Along the nut-brown sands of the beach, palm-size sanderlings ("wave runners") dash to receding water to check for morsels left behind, then dart landward as a new roller flattens onto the beach. Laughing gulls hoot and cackle at hand-holding tourists and fitness enthusiasts pacing the flat miles of sand. Basic-brown willets work the water's edge, tall enough to stalk the shallows and dig for mollusks or crabs. Terns, their black heads looking like well-oiled toupees, jet overhead.
Cruising the bay
Scarlet Colley's Fins to Feathers nature cruise into South Bay pauses at isolated shorelines where privacy-loving plovers, least sandpipers, cormorants, night herons, spoonbills, and more are near enough to the idling boat that it's possible to study their identifying marks. We nose toward a grove of black mangroves where the elusive mangrove warbler has been seen. A canary-yellow bird with a handsome chestnut head and sweet song, it's a relatively new nester along the coast. Serious birders come from far away to see it, and a spotting would be a coup for a beginner. Today it refuses to show itself.
I move from gulf to river on a four-hour cruise on the Arroyo Colorado with Aaron Reed of Kiskadee Charters. Reed knows my heart's desire: to see a great kiskadee, a South Texas flycatcher that also dives for fish. Lemon yellow underneath, reddish brown on wings and tail, with broad black horizontal stripes on its white head, the kiskadee is an eye-catcher. Ear-catching is its loud call, a trumpeted, "Not me!"
Three species of kingfishers (ringed, belted, and green), osprey in trees and overhead, a dervish of gulls whirling above a wharf, the dusky plumage of a green heron, hawks, wild turkeys, and more add to amazements along the river. I spot 53 species.
The 90,000 acres of the Laguna Atascosa refuge, about an hour from the town of South Padre Island, is at the convergence of desert, temperate, coastal, and tropical climates, and the great diversity of bird-life (415 species tallied) and wildlife find niches within the variations. Of the 50 ocelots -- small wildcats -- remaining in the U.S., 20 are on the preserve, according to Sue Woodson, guiding a two-hour tram tour of the 15-mile Bayside Wildlife Drive. She and her husband, Dave, are knowledgeable volunteers, catching the pop-up of bobwhite quail in a bush's low branches and picking out savannah sparrows flitting on a mud bank.

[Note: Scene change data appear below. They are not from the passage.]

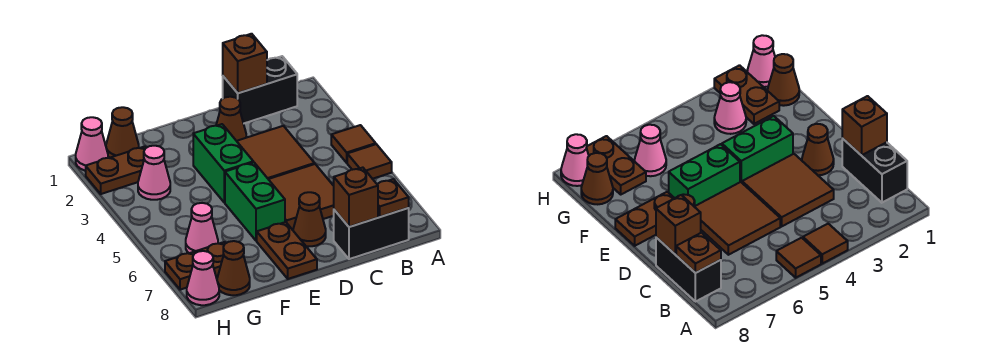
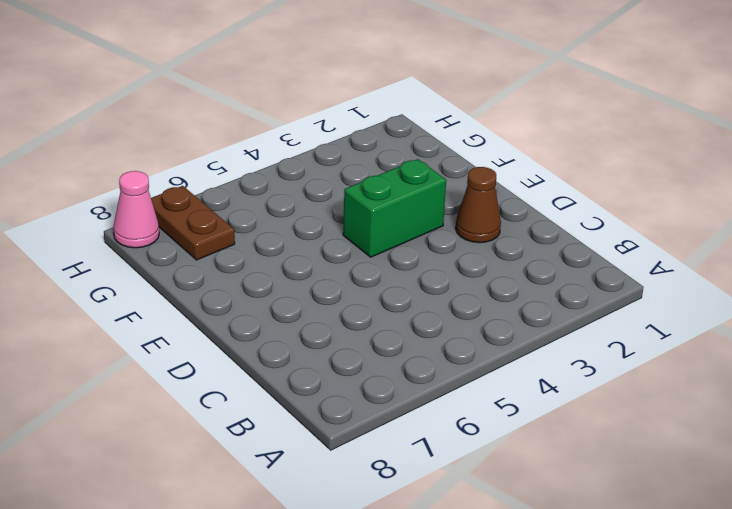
none -> brown 1x1 tile [331,125,376,163]
none -> brown 1x1 tile [347,144,392,179]
none -> black 1x2 brick [223,56,297,124]

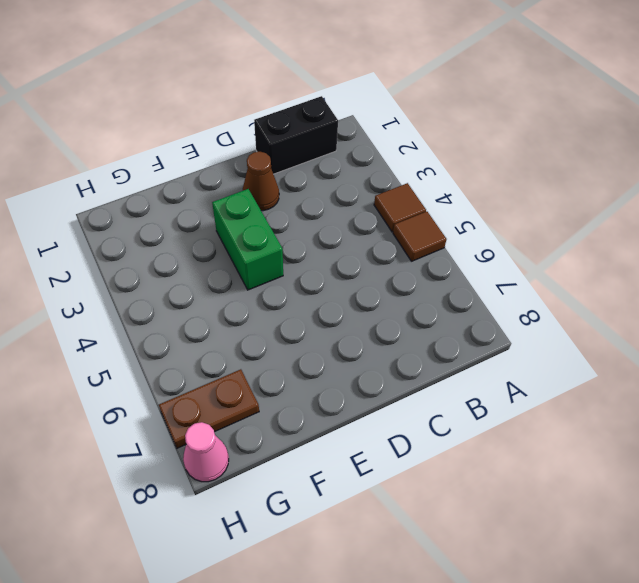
none -> black 1x2 brick [334,208,409,259]
none -> brown 2x2 tile [237,126,315,179]
none -> brown 2x2 tile [268,164,334,229]

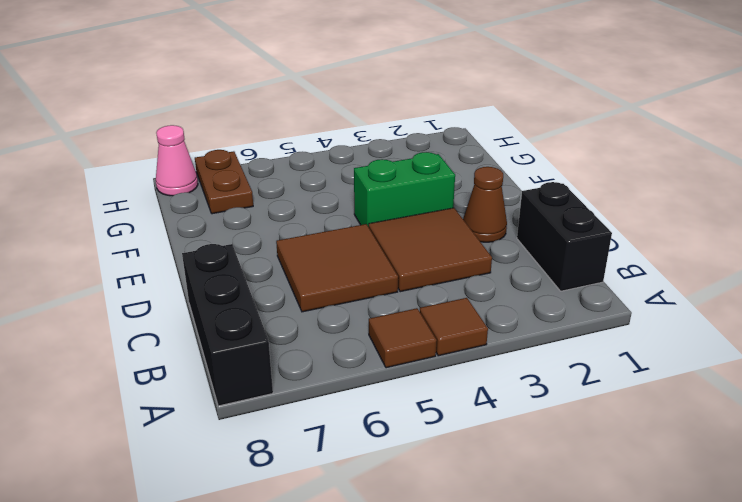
black 1x3 brick [182,244,273,406] -> black 1x2 brick [334,208,409,259]
none -> brown 1x1 cone [293,192,326,246]
none -> green 1x2 brick [225,162,285,241]
none -> brown 1x2 plate [257,222,317,279]

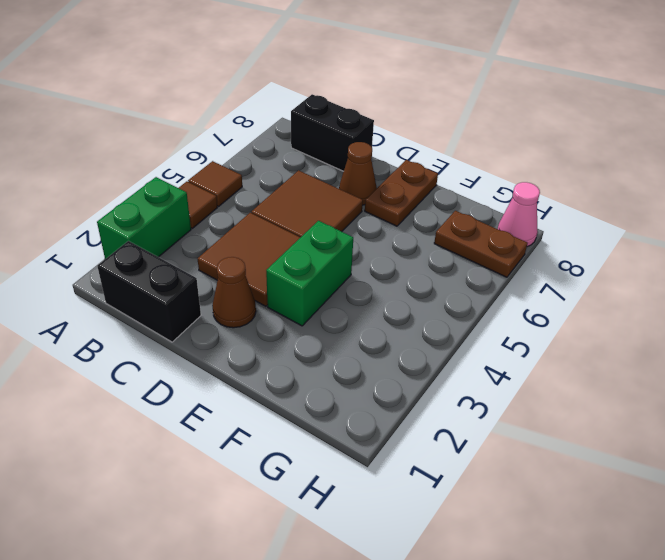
green 1x2 brick [97,177,191,259] -> green 1x2 brick moved to [225,162,285,241]
none -> brown 1x1 cone [106,107,139,158]
none -> brown 1x2 plate [86,147,146,194]
none -> pink 1x1 cone [138,146,170,200]

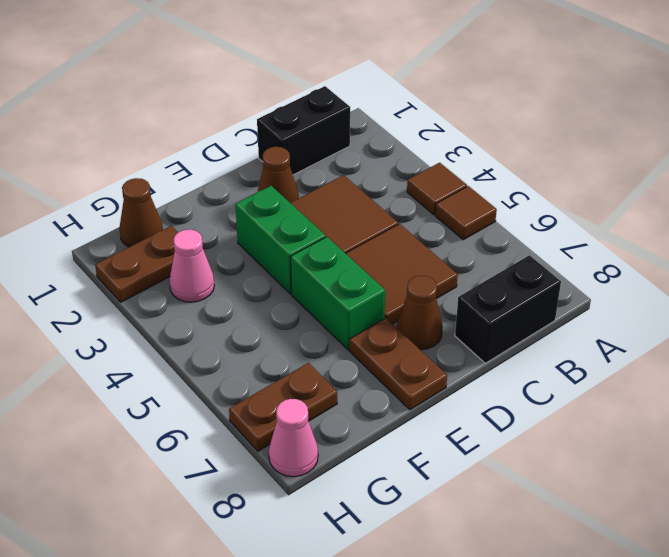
none -> pink 1x1 cone [186,203,218,253]
none -> brown 1x1 cone [217,241,250,295]
none -> pink 1x1 cone [76,117,108,171]

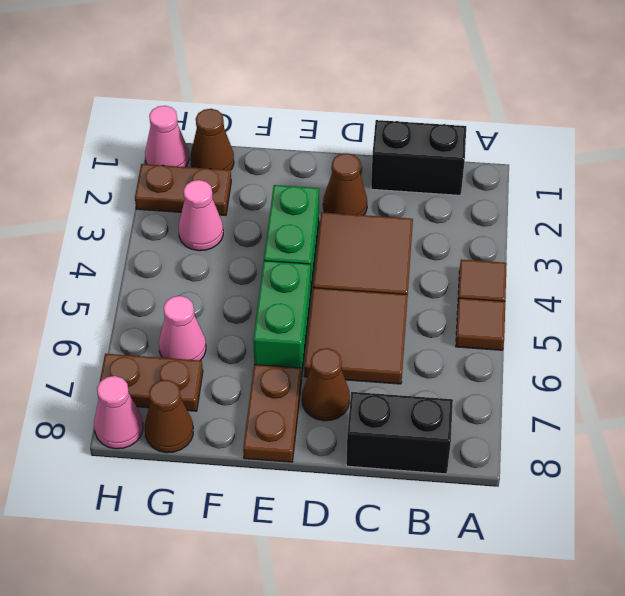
none -> brown 1x1 plate [377,179,409,217]
none -> brown 1x1 brick [223,34,267,93]
none -> brown 1x1 brick [334,168,378,227]

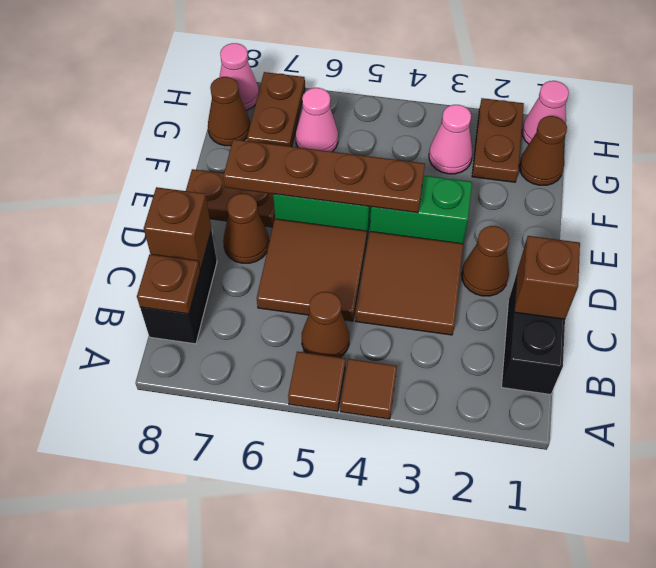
brown 1x1 cone [302,292,349,357] -> none
brown 1x4 plate [223,139,425,213] -> none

Trails behind the refuge's visitor center offer delights as well, especially in the racketing of garrulous, pheasant-size chachalacas and the loud comments by the green jay, a Ferrari among birds with green, blue, black, and bright yellow feathers. Watchers bring spotting scopes, long-lens cameras, and the naked eye to the trails' watering holes, and all see wonders.
Spotting made simple
The easiest pickings, however, are at the island's birding and nature center and next-door convention center, where a linked mile-long boardwalk meanders over mudflats, by streams, past weedy fields to marsh and sandy shore. Saltwater, freshwater, and brackish water come together here and concentrate the birds.
A curlew, its long bill like a pry bar, levers mollusks from the mud. A white ibis preens with its curved red bill. A spotted sandpiper bobs its backend like a boogie king. A reddish egret stands motionless, a still-life of posture and smoke-and-rust feathers.
The close-ups from the boardwalk hold potential for what some call the "aha!" bird -- the sighting so exciting that it transforms a casual watcher into a birder. South Padre's hundreds of species seem to campaign for the "aha!" title, to be the switch that turns a beginner on for life.